Most vitamin C treatments involve oral administration of the drug. However, UI scientists have shown that intravenous administration of vitamin C - bypassing normal intestinal metabolism - creates blood levels that are 100 to 500 times higher than those provided by ingestion of vitamins. It is this ultra-high concentration in the blood that is critical to the ability of vitamin C to attack cancer cells.
Previous work by Iowa State University biologists has shown that at very high levels (in the millimolar range), vitamin C selectively destroys cancer cells without affecting normal cells in vitro or in mice. Doctors at the university hospital are currently conducting clinical trials of treatments for pancreatic and lung cancer that combine high doses of intravenous vitamin C with standard chemotherapy or radiation. The first trial results showed that this treatment is safe, well tolerated and improves the condition of patients. Currently, the main task of trials is to determine how much the survival rate of patients with such treatment improves.

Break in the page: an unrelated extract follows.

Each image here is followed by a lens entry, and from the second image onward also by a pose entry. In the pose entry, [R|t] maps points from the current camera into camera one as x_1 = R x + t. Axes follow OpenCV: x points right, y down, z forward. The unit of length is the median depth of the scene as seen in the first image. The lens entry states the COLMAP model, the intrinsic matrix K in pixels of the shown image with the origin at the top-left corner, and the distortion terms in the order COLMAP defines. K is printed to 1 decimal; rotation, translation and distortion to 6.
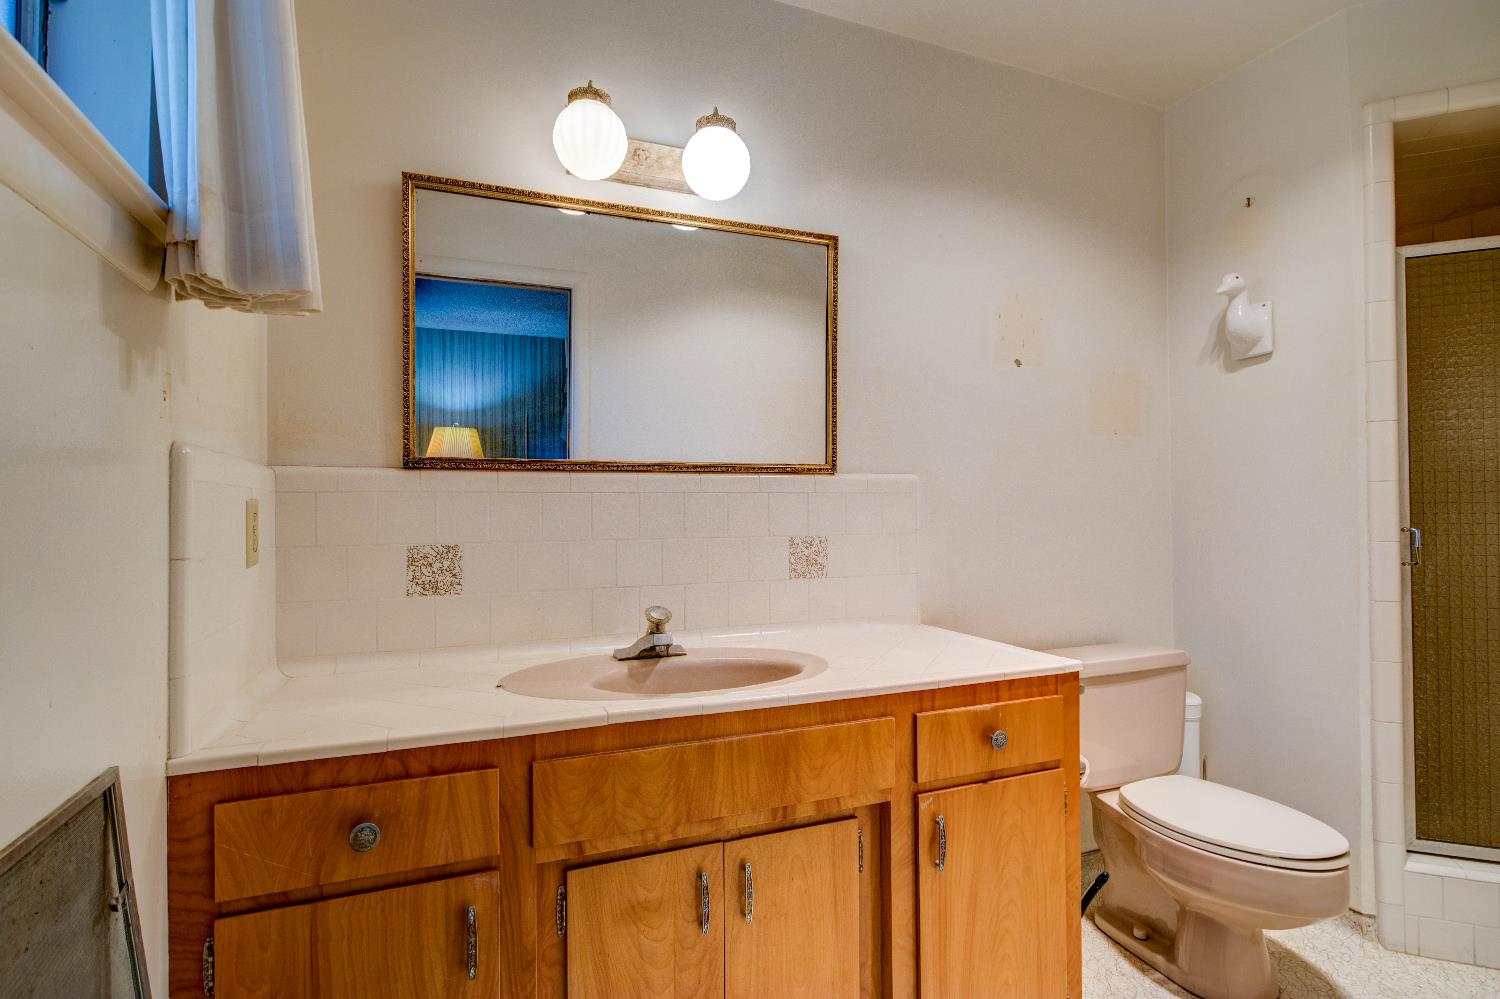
lens RADIAL K [[752.1, 0, 750.5], [0, 752.1, 498.6], [0, 0, 1]] dist [-0.002955, -0.002372]
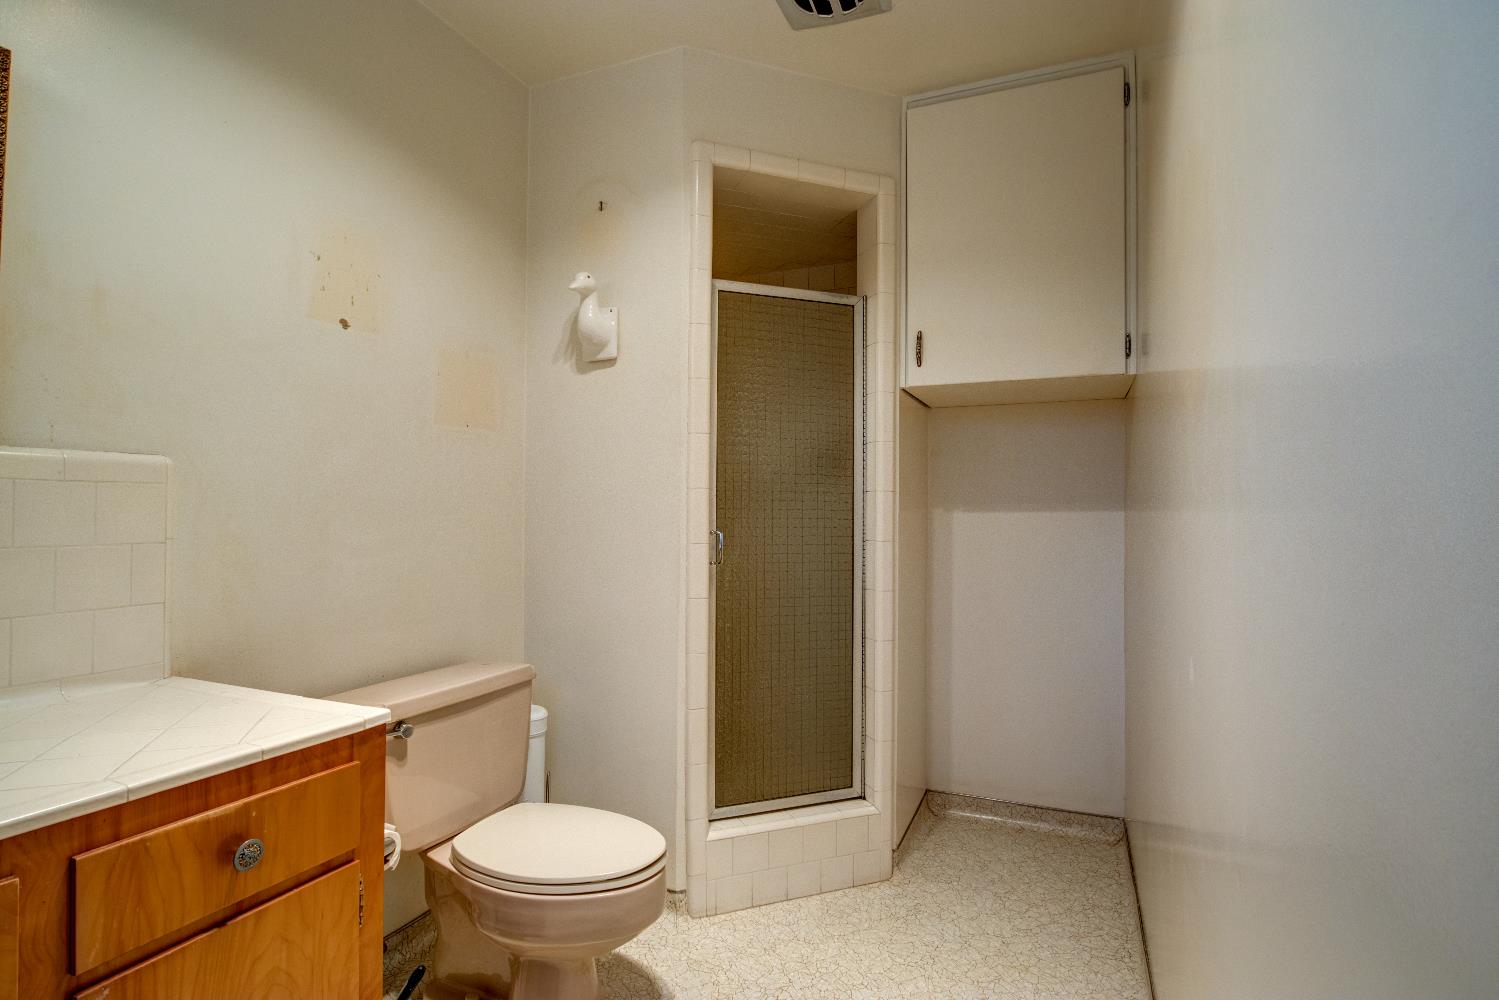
lens RADIAL K [[751.6, 0, 750.6], [0, 751.6, 502.4], [0, 0, 1]] dist [-0.002955, -0.002372]
pose [[0.716199, 0.020363, 0.697599, 0.134300], [-0.020284, 0.999759, -0.008358, 0.004866], [-0.697602, -0.008164, 0.716439, 0.161932]]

In a new study recently published in the December issue of the journal Redox Biology, scientists have uncovered a mechanism by which high doses of vitamin C (also known as ascorbic acid) kill cancer cells.
It turned out that in the body, vitamin C is easily destroyed, creating hydrogen peroxide, which can damage tissues and DNA. But tumor cells are much less able to resist the effects of hydrogen peroxide than normal cells.
Normal cells have the ability to keep hydrogen peroxide levels low so that it cannot cause damage. The study shows that the enzyme catalase is central to reducing the level of hydrogen peroxide produced during the breakdown of vitamin C, and cells with less catalase activity were more susceptible to damage and death.
This important information can help determine which types of cancer and which treatments can be improved with high doses of ascorbic acid.
Thus, cancers with low catalase levels will be more responsive to high doses of vitamin C, while cancers with relatively high catalase levels may be the least responsive. The aim of new research is to develop methods for measuring the level of catalase in tumors.